As far as naming conventions, I have used a lot of different ones in the past depending on the industry and who the customer was. Process industries tend to like ISA definitions and P&ID designators, so some four digit numerical designators like “8454” and standard definitions like “PIT, EU, PSHH” will be used. I wrote a post back in 2012 called “What’s in a Name?” where I talked about some of the standard names that are used in the custom machinery industry. Because that’s been most of my background, I tend to use an “Assembly-Device-Action” description as shown in some of the tags in the above lists in the image; an example might be “LocCylAdvPX” for Locator Cylinder Advanced Proximity Switch.
It is nearly impossible to make a tag descriptive enough so that someone not familiar with the machine or process will understand it. Cylinder and Advance might be fairly straightforward, but Loc for Locator? Most people wouldn’t know what a locator is unless they were familiar with the machinery.
I am not a huge fan of numerical designators unless the number is printed on the machine or system somewhere. I know this is common it the process industry since everyone is used to using P&IDs, but in a manufacturing environment there can be high turnover and things move at a rapid pace. The easier you can make it for new technicians the better; ideally someone should be able to find a device without using an intermediate piece of paper. Tagnames are long enough now that it should be possible.
The symbol I used from the SLC above was TOT_060_FT52. TOT is an abbreviation for Totalizer, so far so good. The 060 is area 60 in the ABD bottling plant I have mentioned before. Until I had been there for a while I didn’t know that area 60 was the Syrup tanks, but it is labeled fairly clearly in SCADA, so I would have figured it out quicker if I had worked there full time. FT52 is Flow Transmitter 52, and this doesn’t give me a clue where in the maze of pipes the transmitter is.
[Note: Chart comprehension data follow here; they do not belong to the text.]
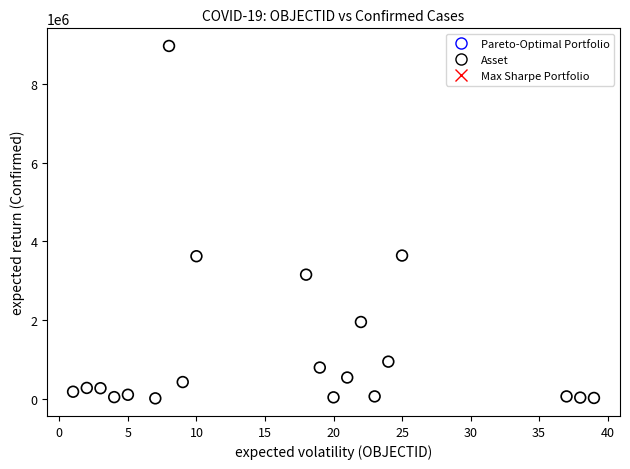

What is the range of Y values (max minus min)?

8963966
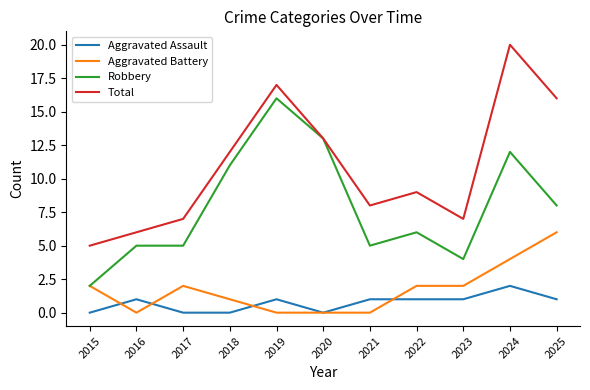

True or false: Total and Aggravated Battery cross at least once.

False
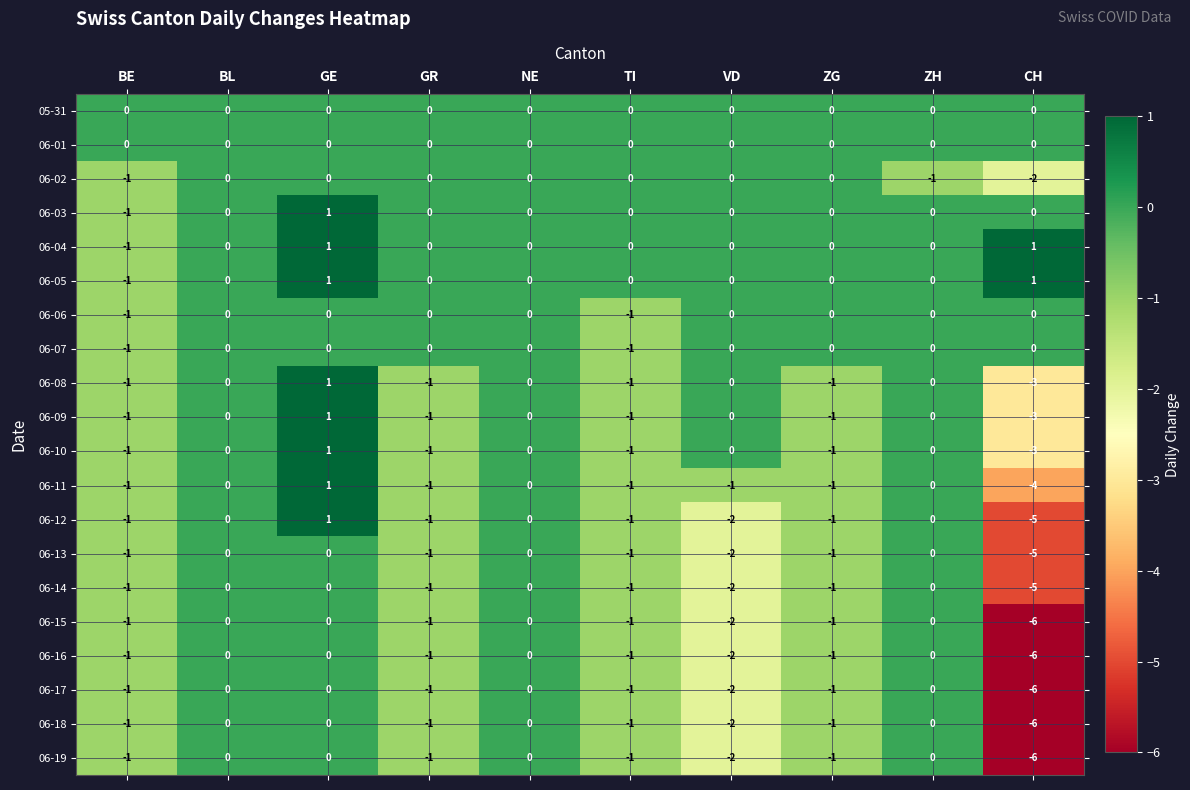

At which category is the sum across all series the highest?

GE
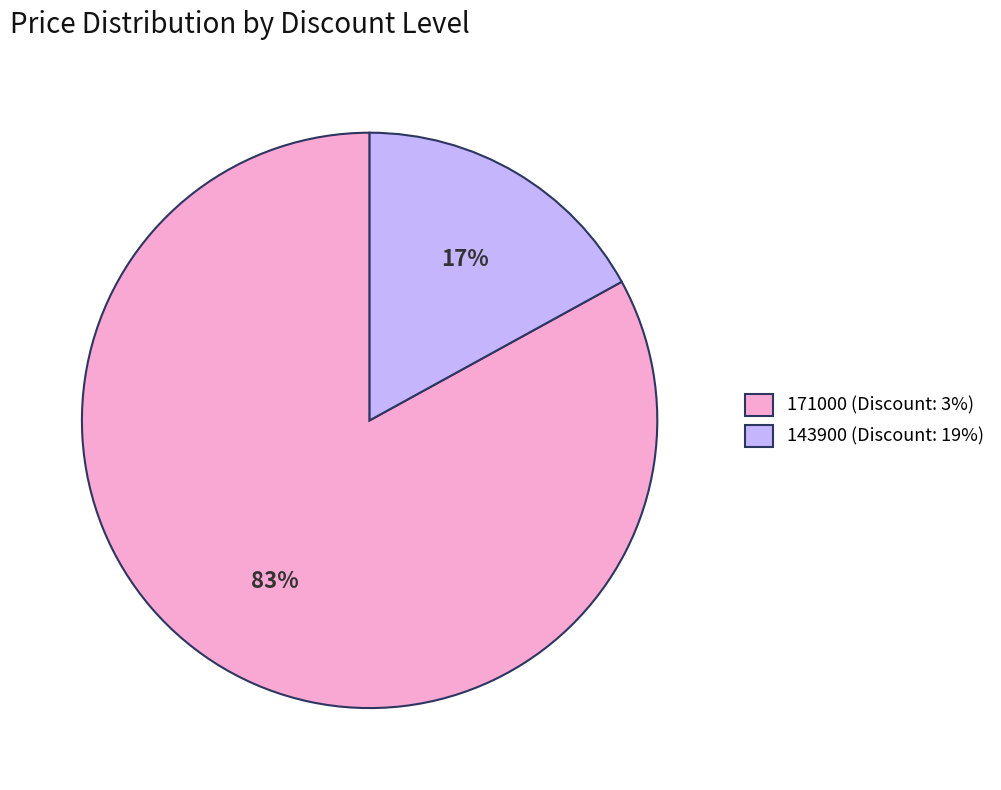

To the nearest percent, what is the difference between the largest and smallest slice percentages?

66%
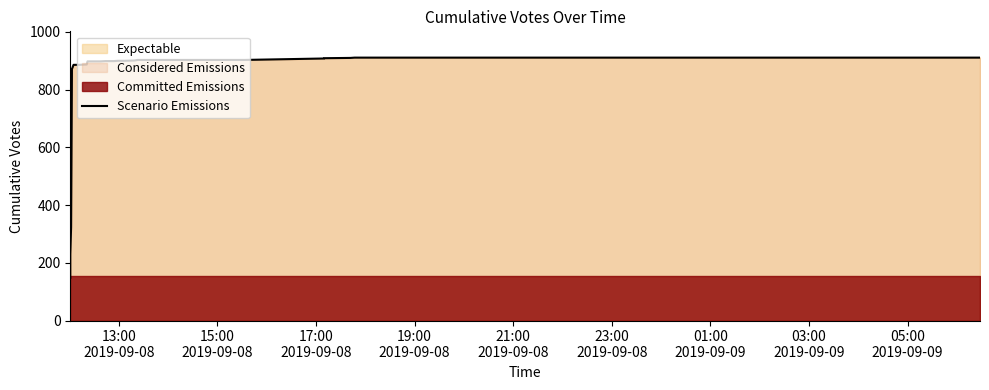

Which category has the lowest value across all series?

13:00
2019-09-08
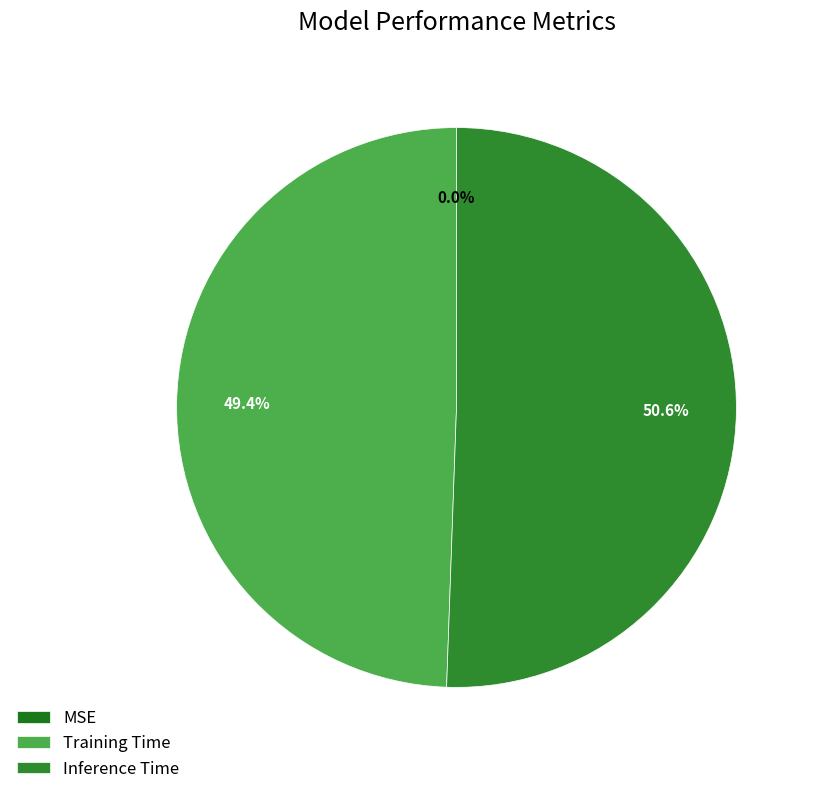

True or false: MSE accounts for 0% of the total.

True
In my opinion an abbreviation like Syr for Syrup and TQ2 for Tank 2 would have made it easier, but the system was put in by Sidel who follows P&IDs fairly closely. Unfortunately they didn’t provide the P&IDs to the customer.
Bottom line, as long as the abbreviations are consistent and explained somewhere in the documentation I have been able to navigate most of the programs I have had to deal with. I am usually either the writer of the program, in which case I know the process well, or new to the program if I am modifying or consulting, in which case I need the documentation to be clear. Time is money, and if it takes me lots of digging or extra steps to figure out what and where things are neither myself or the customer is very happy. Also, even if you can’t fit the full information needed in the tagname, descriptions are cheap and you can write many lines in both the tag description and in the rung comments.
If you have an opinion on this I (and George I am sure) appreciate any experiences or techniques you may have.